- Exercise text -
[Start of Attachment]

But the city found growing support over time, both from local residents and the millions of visitors who come from across LA. Councilmember Nithya Raman’s office said the project was based on community input and went through significant outreach before getting approved in December 2024. Her office shared a statement with WEHOonline Friday afternoon saying, “We’re excited that this grant-funded restroom facility is a step closer to being available for public use at Runyon Canyon. Runyon is one of the most heavily used parks in Los Angeles, and providing restrooms is basic park infrastructure that benefits everyone who visits.”
Friends of Runyon Canyon also weighed in. “Public restrooms have consistently ranked as the number one or number two most requested amenity survey after survey for more than a decade,” said Paul Moore, vice president of the group. “With more than two million visitors each year, having proper facilities is a basic need. Quite simply, people are tired of individuals relieving themselves in the surrounding neighborhood streets, lawns, and bushes and trails.”
Moore said Parks and Recreation placed the restrooms in a highly visible, heavily trafficked area at the trail entrance, which helps discourage loitering and increases overall safety. “At the end of the day, this is a park that sees over two million visitors annually, and these facilities will be heavily and appropriately used,” he said.
WEHOonline has also reached out to the City of LA Parks and Rec for comment.

[End of Attachment]

- What you need to do -
a - In the Runyon Canyon restroom article, list the places Paul Moore names where people are relieving themselves.
b - Answer these questions from the Runyon Canyon restroom article:
(i) In what month and year was the project approved?
(ii) What position does Paul Moore hold in Friends of Runyon Canyon?
(iii) Where did Parks and Recreation place the restrooms?
c - Write a continuation of the Runyon Canyon restroom article, picking up after its final sentence.
The items that come next are separate material and are not part of the Runyon Canyon restroom article.

- Supplied entries -

[Start of Attachment]

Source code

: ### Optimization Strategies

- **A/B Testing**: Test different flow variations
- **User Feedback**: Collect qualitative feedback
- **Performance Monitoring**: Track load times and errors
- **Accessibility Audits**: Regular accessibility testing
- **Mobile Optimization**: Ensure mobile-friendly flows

[End of Attachment]
[Start of Attachment]

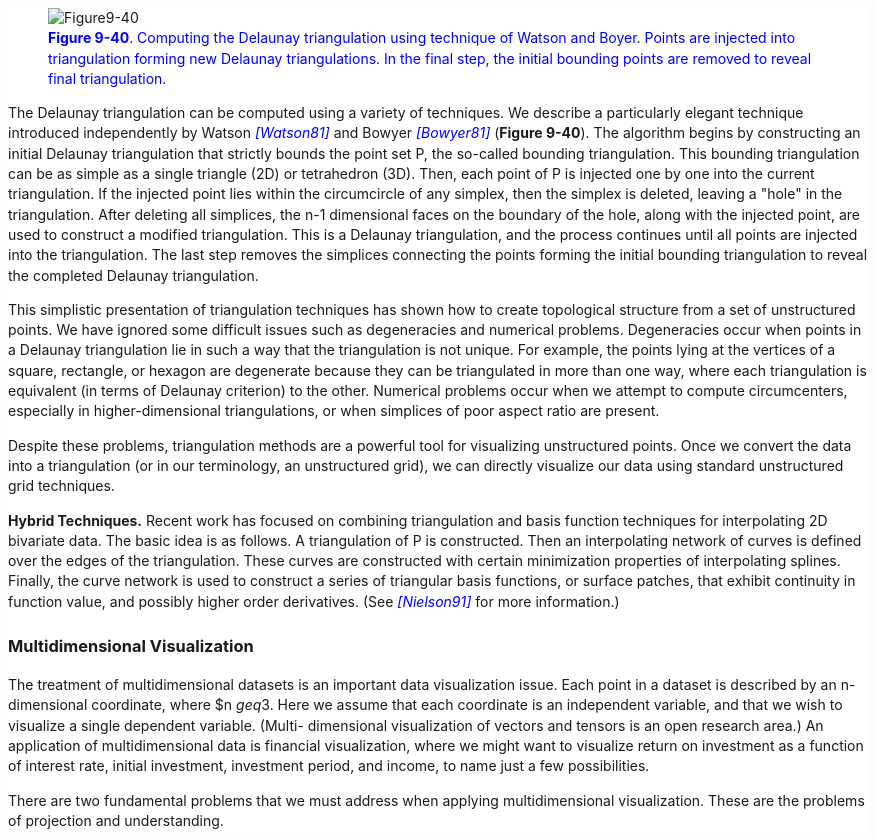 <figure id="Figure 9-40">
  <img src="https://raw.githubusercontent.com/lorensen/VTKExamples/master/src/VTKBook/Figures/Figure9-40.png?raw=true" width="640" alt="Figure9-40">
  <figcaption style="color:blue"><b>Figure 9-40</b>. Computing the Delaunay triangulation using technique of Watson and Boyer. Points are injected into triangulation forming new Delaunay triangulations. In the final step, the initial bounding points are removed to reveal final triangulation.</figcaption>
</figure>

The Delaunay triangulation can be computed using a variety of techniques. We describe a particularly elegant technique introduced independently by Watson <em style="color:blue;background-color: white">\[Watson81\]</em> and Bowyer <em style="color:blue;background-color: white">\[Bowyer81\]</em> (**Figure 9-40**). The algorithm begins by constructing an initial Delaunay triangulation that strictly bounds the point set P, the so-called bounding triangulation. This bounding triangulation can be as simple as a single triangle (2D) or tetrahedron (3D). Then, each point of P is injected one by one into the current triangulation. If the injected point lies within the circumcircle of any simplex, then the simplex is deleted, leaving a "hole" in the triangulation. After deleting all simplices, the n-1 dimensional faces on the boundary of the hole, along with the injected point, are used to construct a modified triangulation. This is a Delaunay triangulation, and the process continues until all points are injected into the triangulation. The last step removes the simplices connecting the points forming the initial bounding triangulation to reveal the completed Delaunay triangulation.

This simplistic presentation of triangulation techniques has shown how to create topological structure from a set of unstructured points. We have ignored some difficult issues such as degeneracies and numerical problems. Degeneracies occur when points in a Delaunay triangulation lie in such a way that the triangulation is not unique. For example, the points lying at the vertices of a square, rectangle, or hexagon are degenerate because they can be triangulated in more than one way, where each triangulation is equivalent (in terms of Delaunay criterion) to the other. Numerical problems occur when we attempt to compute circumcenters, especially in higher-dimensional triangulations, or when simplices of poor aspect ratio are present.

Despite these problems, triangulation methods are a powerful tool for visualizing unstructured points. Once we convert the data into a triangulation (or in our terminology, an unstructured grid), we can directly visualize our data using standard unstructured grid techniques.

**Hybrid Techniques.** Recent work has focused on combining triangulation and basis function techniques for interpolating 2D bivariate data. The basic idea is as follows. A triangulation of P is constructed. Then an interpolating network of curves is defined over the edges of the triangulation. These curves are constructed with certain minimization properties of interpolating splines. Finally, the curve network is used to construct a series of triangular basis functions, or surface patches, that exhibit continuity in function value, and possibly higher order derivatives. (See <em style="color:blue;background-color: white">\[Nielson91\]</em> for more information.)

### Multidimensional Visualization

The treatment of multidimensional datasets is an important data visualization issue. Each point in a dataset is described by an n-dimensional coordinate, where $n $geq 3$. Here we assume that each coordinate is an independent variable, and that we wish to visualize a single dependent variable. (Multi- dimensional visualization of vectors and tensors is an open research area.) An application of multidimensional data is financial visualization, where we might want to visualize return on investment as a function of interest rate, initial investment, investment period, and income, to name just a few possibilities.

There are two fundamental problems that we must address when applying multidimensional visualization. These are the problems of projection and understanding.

[End of Attachment]

- Outputs by task -
a - Neighborhood streets, lawns, bushes, and trails.

b -
(i) December 2024.
(ii) Vice president.
(iii) In a highly visible, heavily trafficked area at the trail entrance.

c -
What it looks like

Before — Photo: WEHOonline

After — Photo: WEHOonline
The new facility is a yellow cinder block building with a brown metal roof, two ADA-accessible stalls, and exterior sinks. You can access it near the park entrance on Fuller Avenue. Construction fencing and green privacy screens still surrounded the area Thursday as crews worked to finish connecting everything. The structure was prefabricated offsite and delivered as a single unit, which is why they needed the crane. Parks and Rec said the bathroom meets the department’s standards for park service levels and is necessary for keeping the hiking spot accessible and enjoyable.
Still not done yet

Photo: WEHOonline
The bathroom itself is in the ground now, but there’s still work to do around it. Based on photos from the site, the surrounding area still needs grading, landscaping, and path work before everything is truly finished. The city had previously said the project needed to be completed by summer 2026.
For the millions of people who hike Runyon every year, this is the kind of basic infrastructure that probably should have existed a long time ago. For the neighbors who live nearby, the concerns about what comes next — maintenance, cleanliness, security — are still very real. How the city manages the facility and the issues that will undoubtedly arise will show us Runyon regulars whether the rather high price tag was worth the fight.
¨Public restrooms have consistently ranked as the number one or number two…¨ snicker snicker.
This is such a “damned if you do, damned if you don’t” situation.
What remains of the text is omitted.